Wong also has his top producers tell their stories about how they got started and scaled their businesses up — which serves both to inspire current agents and reconnect his top producers with other agents. For those meetings, he noted, the room is almost always silent.
Katie Maxwell of Intero Real Estate works with mostly millennial agents. She hosts one meeting a week — but they’re short, sweet and to the point.
“I can’t get all of them there every single week,” she said, “but my top producers come every single week.”
You’ve got to come up with different ideas, Maxwell suggested. She invited agent spouses to one meeting to talk about what it’s like to be married to a real estate agent — and said it helped her get that much closer to the domestic partners who are important to her agents.
“It’s very important that people get something out of it,” she said. If agents commit to coming, you should be ready to provide them with something useful.
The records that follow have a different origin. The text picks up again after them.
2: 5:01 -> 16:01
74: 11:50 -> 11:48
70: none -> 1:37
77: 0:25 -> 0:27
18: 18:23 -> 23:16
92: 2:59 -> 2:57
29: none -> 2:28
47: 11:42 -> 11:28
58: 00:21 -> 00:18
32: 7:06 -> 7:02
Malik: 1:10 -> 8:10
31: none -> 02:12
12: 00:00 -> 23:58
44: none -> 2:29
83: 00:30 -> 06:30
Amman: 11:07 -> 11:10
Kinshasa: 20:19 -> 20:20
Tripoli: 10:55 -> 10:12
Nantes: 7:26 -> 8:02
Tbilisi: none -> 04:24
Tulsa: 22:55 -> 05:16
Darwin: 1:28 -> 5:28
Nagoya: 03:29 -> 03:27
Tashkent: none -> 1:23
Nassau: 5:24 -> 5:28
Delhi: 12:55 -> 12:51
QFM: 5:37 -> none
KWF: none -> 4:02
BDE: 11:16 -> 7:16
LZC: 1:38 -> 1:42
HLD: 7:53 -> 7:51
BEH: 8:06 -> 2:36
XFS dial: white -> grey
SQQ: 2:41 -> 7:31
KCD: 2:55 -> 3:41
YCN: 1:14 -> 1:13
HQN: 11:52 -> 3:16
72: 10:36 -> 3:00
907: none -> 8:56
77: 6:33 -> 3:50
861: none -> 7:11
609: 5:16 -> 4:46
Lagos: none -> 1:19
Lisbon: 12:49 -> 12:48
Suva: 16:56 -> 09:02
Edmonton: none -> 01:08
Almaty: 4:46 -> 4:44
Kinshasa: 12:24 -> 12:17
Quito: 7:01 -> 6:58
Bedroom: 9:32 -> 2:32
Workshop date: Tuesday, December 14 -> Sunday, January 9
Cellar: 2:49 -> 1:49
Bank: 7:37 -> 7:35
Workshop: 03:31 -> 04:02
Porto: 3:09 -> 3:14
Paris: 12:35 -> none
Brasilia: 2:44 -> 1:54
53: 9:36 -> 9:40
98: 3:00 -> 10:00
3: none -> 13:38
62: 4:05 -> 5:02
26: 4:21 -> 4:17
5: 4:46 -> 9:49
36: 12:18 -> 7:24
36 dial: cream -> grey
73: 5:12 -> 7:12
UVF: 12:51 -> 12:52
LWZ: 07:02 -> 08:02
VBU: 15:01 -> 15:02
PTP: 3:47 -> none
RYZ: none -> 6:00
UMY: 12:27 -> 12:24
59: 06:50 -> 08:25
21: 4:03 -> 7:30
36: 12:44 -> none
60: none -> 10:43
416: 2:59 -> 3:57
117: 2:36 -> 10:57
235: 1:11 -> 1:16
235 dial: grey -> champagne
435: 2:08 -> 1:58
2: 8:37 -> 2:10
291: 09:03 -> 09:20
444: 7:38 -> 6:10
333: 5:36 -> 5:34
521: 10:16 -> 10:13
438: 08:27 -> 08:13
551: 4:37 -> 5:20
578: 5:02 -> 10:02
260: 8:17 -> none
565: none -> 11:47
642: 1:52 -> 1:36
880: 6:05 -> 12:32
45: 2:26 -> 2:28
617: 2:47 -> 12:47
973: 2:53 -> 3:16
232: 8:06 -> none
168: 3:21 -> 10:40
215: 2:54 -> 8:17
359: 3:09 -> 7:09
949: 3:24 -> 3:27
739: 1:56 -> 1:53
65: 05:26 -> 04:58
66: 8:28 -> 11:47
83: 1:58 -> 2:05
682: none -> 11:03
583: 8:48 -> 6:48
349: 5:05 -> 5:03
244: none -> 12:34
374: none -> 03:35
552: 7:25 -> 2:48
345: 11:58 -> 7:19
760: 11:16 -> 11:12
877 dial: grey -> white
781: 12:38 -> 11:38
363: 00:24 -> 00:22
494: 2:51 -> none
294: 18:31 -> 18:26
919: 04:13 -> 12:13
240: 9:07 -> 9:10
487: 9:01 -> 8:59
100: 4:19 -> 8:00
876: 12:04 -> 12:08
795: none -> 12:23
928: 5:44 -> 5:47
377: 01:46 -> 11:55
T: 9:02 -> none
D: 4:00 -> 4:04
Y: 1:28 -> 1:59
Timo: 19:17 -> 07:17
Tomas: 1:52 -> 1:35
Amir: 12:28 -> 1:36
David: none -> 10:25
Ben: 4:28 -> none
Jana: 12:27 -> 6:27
Jim Garmin of Better Homes and Gardens Real Estate Go Realty said most of his agents attend his monthly meetings — and if agents don’t feel like they might have missed something at the meeting, then you’re making a mistake.
“We believe that people come to things because you ask them to,” he said. Not because of emails, evites, Facebook groups — his agents are individually asked by their team leaders whether they’ll come to the meeting.
And Garmin mentioned that he tries to keep meetings authentic. If a piece of software or project didn’t work out — own it. He said his millennial agents in particular are grateful for this attitude.